Pro tip: Keep a container of several changes of exercise clothes, shoes, and towels in your trunk so you’re ready to move no matter where the day takes you.
13. Schedule workouts like you schedule meetings.
Put them on your calendar and treat them like any other appointment.
Pro tip: Put everything from workouts, to laundry, to work meetings, to rest and recovery on your calendar so that very few things are “unexpected”. Most of our routines are pretty predictable.
14. Move social gatherings to parks and gyms.
It doesn’t always have to be a bar or restaurant. Make your next date outside (frisbee?) or at a climbing gym or trampoline park.
Pro tip: This goes for professional networking, too.
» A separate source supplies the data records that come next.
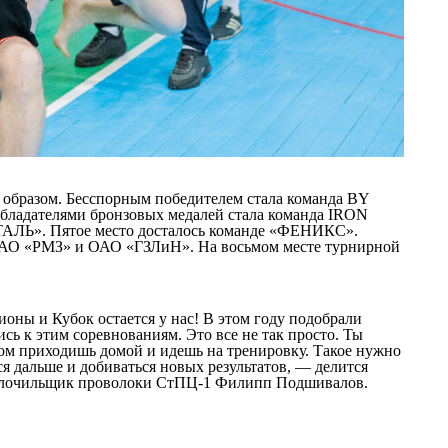
 образом. Бесспорным победителем стала команда BY
ладателями бронзовых медалей стала команда IRON
ТАЛЬ». Пятое место досталось команде «ФЕНИКС».
ОАО «РМЗ» и ОАО «ГЗЛиН». На восьмом месте турнирной
оны и Кубок остается у нас! В этом году подобрали
сь к этим соревнованиям. Это все не так просто. Ты
отом приходишь домой и идешь на тренировку. Такое нужно
ься дальше и добиваться новых результатов, — делится
волочильщик проволоки СтПЦ-1 Филипп Подшивалов.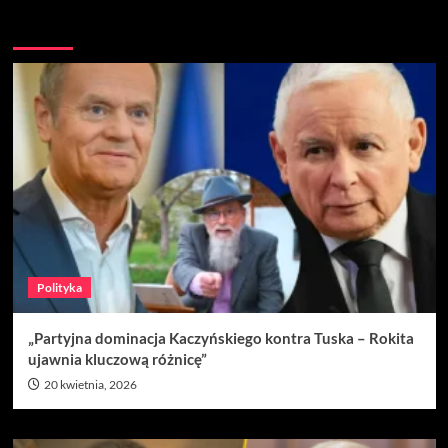
Nie przegap
Polityka
„Partyjna dominacja Kaczyńskiego kontra Tuska – Rokita
ujawnia kluczową różnicę”
20 kwietnia, 2026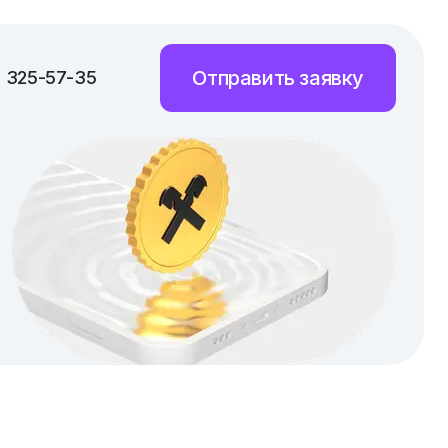
Отправить заявку
) 325-57-35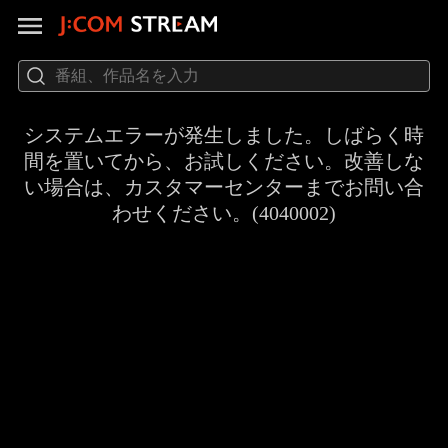
システムエラーが発生しました。しばらく時
間を置いてから、お試しください。改善しな
い場合は、カスタマーセンターまでお問い合
わせください。(4040002)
Instead of sitting down at a coffee shop, get coffee to go and have a walking meeting.
15. Have only half a car (or less).
Sharing a car with your partner or a friend means you’ll have to walk or bike more (some Precision Nutrition staffers have invested in cargo bikes so they can cart their kids along with them).
Pro tip: Walk on errands, even if your destination is on the outside edge of “reasonable”. For example, instead of driving seven minutes to the post office (or asking your partner to do it), take 25 minutes to walk there. That’s 50 minutes walking rather than 15 minutes sitting in the car, but the errand only took an additional 35 minutes from your day.
16. Combine walking and working.
Moving while you brainstorm or take a work call helps you focus and avoid the I-sat-at-a-desk-all-day soreness.
Pro tip: Get a used treadmill for a couple hundred bucks off Craigslist and fit it with a SurfShelf for your laptop. Now you can write, edit, fire off emails…all of it while you walk.
17. Separate yourself from your work once per hour.
Work for 50 minutes, then step away from your desk for for 10 (may we suggest a walk, some stretches, or some squats?). Cycle this for your workday. You’ll find that you still have energy and focus by the end.
Pro tip: Install anti RSI software, which “locks” your computer for 5-10 minute intervals every hour so you’re forced to give work a rest.
18. Turn family and friends into coaches.
To create a supportive environment, be explicit with loved ones that you’re trying to eat better and get fit — and why. They don’t have to participate, but ask them to help. That takes the pressure off them to do what you’re doing, and most people (especially kids) like “helping” in some way. (Kids love to nag, so hire them as your alarm clock and workout reminder.)
Pro tip: Involve your family in goal-related activities, such as menu planning, meal prep, and rep counting. This reduces resistance by giving them ownership, meaning you won’t feel you’re the “other”.